BATON ROUGE (AP) — Talk of “tax reform” has returned to the Louisiana Capitol, with the House and Senate’s Republican leaders making it their central push for the two-month legislative session starting Monday. But reform means different things to different people, and reaching a deal is tricky at best.
Louisiana’s majority-Republican Legislature and Democratic Gov. John Bel Edwards were mired in tax debates most of the last four-year term, to fill massive budget gaps left behind by former Gov. Bobby Jindal. Eventually, they reached a patchwork deal to keep the state’s budget afloat without deep slashing, balanced mainly on a temporary state sales tax hike.
That deal fell far short of the long-term tax overhaul that good government groups, tax experts and economists suggest is needed to simplify Louisiana’s exemption-riddled set of tax laws. Reams of studies point out the problems.
A new term began in 2020, with new lawmakers, new GOP legislative leaders in House Speaker Clay Schexnayder and Senate President Page Cortez and new tax committee chairmen. They want to revisit the debate, with a focus on business.
“Louisiana has a per capita state and local tax burden that is very competitive. But, because of the complexity of the current tax structure, we are ranked near the bottom by many tax policy organizations,” Cortez, Schexnayder and six other Republican legislative leaders said in a joint statement outlining the effort. “Businesses pay attention to these rankings.”
At least this time, lawmakers aren’t trying to rewrite the tax structure in the middle of a budget crisis. Whether that’s a help or impediment isn’t clear. Sometimes Louisiana lawmakers only embrace sweeping change if their hands are forced by looming disaster.
There’s a mid-2025 expiration of the temporary sales tax, which could help drive the discussion, but it’s not an imminent problem.
Edwards said he’d support a tax overhaul if the package remains “revenue neutral” — where the state treasury doesn’t lose the current level of money used to pay for state services.
“What I am not going to do as governor is create that structural deficit that I inherited again. We have worked too hard and made too much progress. I am not going backwards on that,” he said.
Sen. Bret Allain, the Franklin Republican who chairs the Senate tax committee, agrees. He’s said the goal isn’t to lower the tax collections the state receives, but to make the tax laws simpler, fairer and more attractive to business.
Striking agreement on bills that need two-thirds support in the House and Senate will be tough. Lawmakers will face competing interests and would have to pick winners and losers. What benefits one business can harm another. What helps some households can boost the tax bill of others.
The top priority for the powerful Louisiana Association of Business and Industry — and Schexnayder — is a push to centralize sales tax collections in the state, rather than allowing local elected officials to oversee the work.

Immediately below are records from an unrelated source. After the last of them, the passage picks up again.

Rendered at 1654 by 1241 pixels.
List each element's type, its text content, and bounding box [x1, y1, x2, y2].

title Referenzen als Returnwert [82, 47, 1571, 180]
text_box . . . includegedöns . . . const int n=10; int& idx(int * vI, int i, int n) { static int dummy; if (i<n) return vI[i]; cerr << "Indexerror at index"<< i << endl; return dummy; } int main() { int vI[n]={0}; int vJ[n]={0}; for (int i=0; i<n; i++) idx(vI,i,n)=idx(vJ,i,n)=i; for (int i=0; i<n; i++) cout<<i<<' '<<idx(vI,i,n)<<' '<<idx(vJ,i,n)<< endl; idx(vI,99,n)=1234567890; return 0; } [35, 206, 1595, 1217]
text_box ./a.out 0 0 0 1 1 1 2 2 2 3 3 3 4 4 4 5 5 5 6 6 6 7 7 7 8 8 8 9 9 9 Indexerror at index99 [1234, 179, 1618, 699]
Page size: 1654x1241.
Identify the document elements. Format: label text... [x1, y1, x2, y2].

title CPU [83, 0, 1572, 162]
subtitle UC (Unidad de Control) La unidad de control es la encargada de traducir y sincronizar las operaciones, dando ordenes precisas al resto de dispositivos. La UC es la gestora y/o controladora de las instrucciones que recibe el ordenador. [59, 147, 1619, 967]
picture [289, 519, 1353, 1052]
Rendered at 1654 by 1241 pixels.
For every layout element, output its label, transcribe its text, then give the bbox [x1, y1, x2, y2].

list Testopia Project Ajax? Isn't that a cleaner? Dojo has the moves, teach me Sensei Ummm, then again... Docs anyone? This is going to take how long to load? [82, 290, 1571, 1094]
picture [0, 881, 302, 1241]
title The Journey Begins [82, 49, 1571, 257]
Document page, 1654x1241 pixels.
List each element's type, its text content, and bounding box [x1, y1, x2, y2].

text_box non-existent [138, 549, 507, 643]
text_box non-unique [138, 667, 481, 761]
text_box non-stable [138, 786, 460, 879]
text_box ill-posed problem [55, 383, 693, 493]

Supporters of the centralization call Louisiana’s fragmented approach confusing and overly cumbersome to businesses. Some local government officials are certain to oppose efforts to strip their authority.
Other proposals pushed by Republican leaders would lower personal and corporate income tax rates in exchange for eliminating Louisiana’s current tax deduction for federal income taxes paid. They also want to cut the corporate franchise tax and find a way to phase-out the local property taxes charged on business inventory. Exactly how they would offset lost revenue isn’t clear.
Republican Sen. Cameron Henry of Jefferson Parish is waiting for more details.
“I would imagine we would either meet in groups or receive something from leadership about what the plan looks like, how they affect the businesses and people in our districts. I’m hoping to get that relatively soon,” he said.
Baton Rouge Rep. Ted James, a Democrat who leads the Legislative Black Caucus, said the centralized sales tax proposal could win final passage. But he’s skeptical any other big tax measures will emerge from the session.
“I know that we have these tax reform conversations. We’ve done that before, and they haven’t been successful,” James said. “I don’t expect anything different.”
In a podcast with the Louisiana Association of Business and Industry, Allain acknowledged the difficulty of gaining passage: “You’re talking about moving mountains that have been in place in this state for 30 and 40 years, but I think we’ll be a better state taxwise.”